In a blog post titled Eva’s Offensive, Merrow (a friend) calls WNYC education reporter Beth Fertig a “surprising ally” in a PR effort by Success Academy head Eva Moskowitz and describes the WNYC story as a “silly and meaningless exercise.”
According to Merrow, the comparison between charter school and district decisions isn’t relevant, given differences between charter and district parents. It’s “like comparing the kids who go to the playground to toss a ball around with the kids whose parents enroll them in the karate program at the Y, buy them uniforms and accompany them to practice and competitions.”
Indeed, the WNYC story doesn’t explicitly consider differences in charter school and district school parents’ socioeconomic status. (Others have studied these demographic differences — CREDO, IBO — and WNYC links to these.)
The WNYC story doesn’t also get into why students are leaving the schools that they leave. (There’s no data coded for that. The ATS system was set up to make sure the system knew when students left one school and arrived at another.)
However, the comparison between district and charter schools in the same geographic attendance zones is something of a proxy for parent and student demographics, and it’s unclear how much if at all a more elaborate accounting for demographics would change the overall picture.
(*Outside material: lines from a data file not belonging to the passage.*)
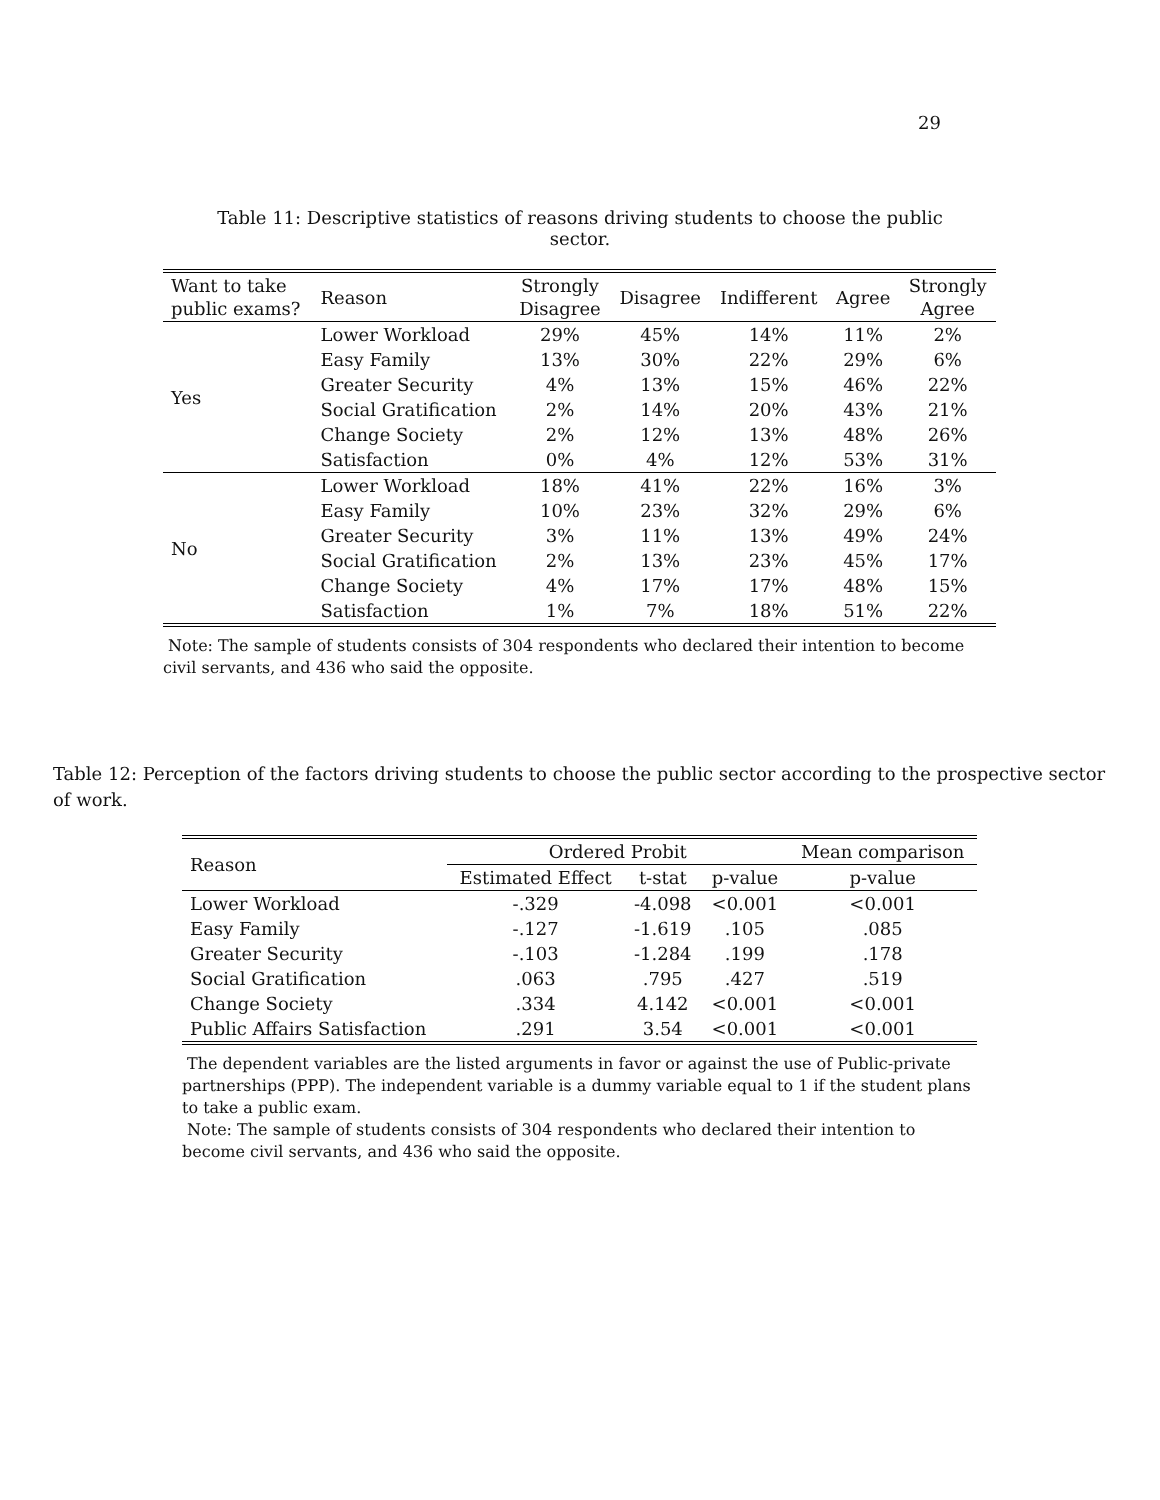29
Table 11: Descriptive statistics of reasons driving students to choose the public sector.
| Want to take public exams? | Reason | Strongly Disagree | Disagree | Indifferent | Agree | Strongly Agree |
| --- | --- | --- | --- | --- | --- | --- |
| Yes | Lower Workload | 29% | 45% | 14% | 11% | 2% |
| | Easy Family | 13% | 30% | 22% | 29% | 6% |
| | Greater Security | 4% | 13% | 15% | 46% | 22% |
| | Social Gratification | 2% | 14% | 20% | 43% | 21% |
| | Change Society | 2% | 12% | 13% | 48% | 26% |
| | Satisfaction | 0% | 4% | 12% | 53% | 31% |
| No | Lower Workload | 18% | 41% | 22% | 16% | 3% |
| | Easy Family | 10% | 23% | 32% | 29% | 6% |
| | Greater Security | 3% | 11% | 13% | 49% | 24% |
| | Social Gratification | 2% | 13% | 23% | 45% | 17% |
| | Change Society | 4% | 17% | 17% | 48% | 15% |
| | Satisfaction | 1% | 7% | 18% | 51% | 22% |
Note: The sample of students consists of 304 respondents who declared their intention to become civil servants, and 436 who said the opposite.
Table 12: Perception of the factors driving students to choose the public sector according to the prospective sector of work.
| Reason | Ordered Probit | | | Mean comparison |
| --- | --- | --- | --- | --- |
| | Estimated Effect | t-stat | p-value | p-value |
| Lower Workload | -.329 | -4.098 | <0.001 | <0.001 |
| Easy Family | -.127 | -1.619 | .105 | .085 |
| Greater Security | -.103 | -1.284 | .199 | .178 |
| Social Gratification | .063 | .795 | .427 | .519 |
| Change Society | .334 | 4.142 | <0.001 | <0.001 |
| Public Affairs Satisfaction | .291 | 3.54 | <0.001 | <0.001 |
The dependent variables are the listed arguments in favor or against the use of Public-private partnerships (PPP). The independent variable is a dummy variable equal to 1 if the student plans to take a public exam.
Note: The sample of students consists of 304 respondents who declared their intention to become civil servants, and 436 who said the opposite.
In its comparison between district and charter schools (and among charter networks), WNYC controlled for differences in district attrition rates by “accounting for the neighborhoods that the charters were in,” said Ye.
[Though they worked closely with the district in the process of developing the story, WNYC didn’t ask the DOE for a response to the story. “It’s a data story,” said Fertig. “I didn’t feel the need to run up to everyone and ask them what they thought of this.” The DOE did not respond to emailed requests for comment.]
On the phone, the WNYC team stands by its findings but made clear that it makes no claim that its study is comprehensive or answers all questions about charter schools.
Fertig declined to comment specifically on Merrow’s blog post.
If any notable education researchers have taken the WNYC methodology to task (or praised it, for that matter), I have yet to see it.